Rideshare company Uber has been forced to apologise after accidentally exposing personal information of hundreds of its drivers in the United States during the this week's release of its “Uber Partner app.”
The app inadvertently gave access to nearly 1000 personal documents belonging to 674 drivers that contained social security numbers, scans of driver's licenses, tax forms and other information.
Uber drivers took to public forums to warn each other of the data leak, which left their details open to the world for several hours.
An Uber spokesperson said the “information was only viewable if a driver logged in and specifically went to their documents page”.
The spokesperson claimed the incident was fixed within 30 minutes of the company being notified.
“We'd like to thank the driver who drew it to our attention and apologise to those drivers whose information may have been affected. Their security is incredibly important to Uber and we will follow up with them directly," the spokesperson said.

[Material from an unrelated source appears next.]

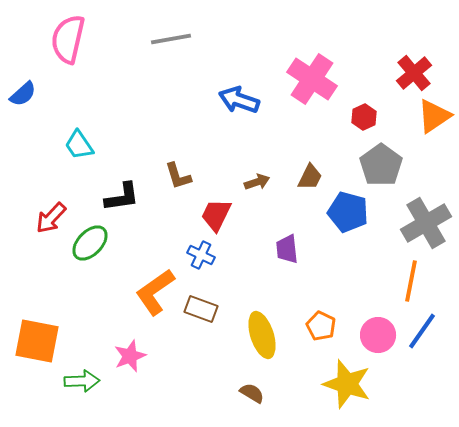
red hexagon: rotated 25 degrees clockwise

Scott Gordon, chief operating officer of security startup FinalCode said "securing files containing confidential and regulated data must take a front seat at Uber".
"The ease at which sensitive information in documents are externally shared, or in this case mistakenly exposed, should be a wake-up call for all enterprises," Gordon said.
Uber's recent privacy gaffe comes just days after the company patched a vulnerability reported to it by Vice Motherboard that allowed an attacker to maintain access to a compromised account even after the victim changed their password.